▶ _Work task_: Report back every line from the entries below in which the word "wrist" occurs.
▬▬▬▬▬▬▬▬▬▬
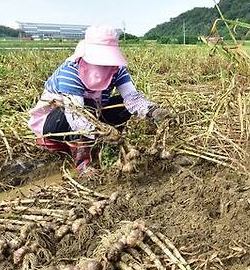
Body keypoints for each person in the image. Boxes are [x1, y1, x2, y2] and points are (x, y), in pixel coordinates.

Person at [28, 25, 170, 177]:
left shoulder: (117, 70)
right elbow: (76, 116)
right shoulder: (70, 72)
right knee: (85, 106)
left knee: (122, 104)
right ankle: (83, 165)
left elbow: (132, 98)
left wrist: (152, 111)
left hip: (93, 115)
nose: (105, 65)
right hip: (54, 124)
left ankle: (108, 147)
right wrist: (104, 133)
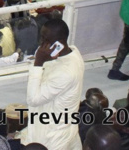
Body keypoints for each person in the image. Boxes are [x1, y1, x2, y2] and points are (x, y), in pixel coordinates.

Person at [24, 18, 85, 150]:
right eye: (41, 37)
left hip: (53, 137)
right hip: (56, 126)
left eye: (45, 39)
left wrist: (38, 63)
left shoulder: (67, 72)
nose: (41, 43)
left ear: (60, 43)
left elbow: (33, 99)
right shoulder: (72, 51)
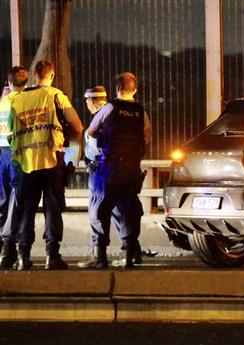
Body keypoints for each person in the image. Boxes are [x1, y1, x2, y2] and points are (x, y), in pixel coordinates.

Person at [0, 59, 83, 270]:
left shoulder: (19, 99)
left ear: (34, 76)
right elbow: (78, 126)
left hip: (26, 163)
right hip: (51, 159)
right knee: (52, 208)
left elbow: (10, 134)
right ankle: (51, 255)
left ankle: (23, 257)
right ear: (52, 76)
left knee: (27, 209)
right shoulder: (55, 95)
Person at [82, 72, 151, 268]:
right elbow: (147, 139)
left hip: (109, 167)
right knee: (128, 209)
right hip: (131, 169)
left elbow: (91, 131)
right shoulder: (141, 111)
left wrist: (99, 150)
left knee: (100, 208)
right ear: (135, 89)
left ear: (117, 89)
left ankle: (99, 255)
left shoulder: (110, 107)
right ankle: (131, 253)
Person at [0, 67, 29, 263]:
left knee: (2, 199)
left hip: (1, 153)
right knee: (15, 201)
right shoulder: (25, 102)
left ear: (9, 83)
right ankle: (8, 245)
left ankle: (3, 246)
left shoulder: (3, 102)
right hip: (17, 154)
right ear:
▬▬▬▬▬▬▬▬▬▬
▶ _Answer_:
left wrist: (152, 111)
right wrist: (104, 133)
left wrist: (38, 63)
left wrist: (99, 150)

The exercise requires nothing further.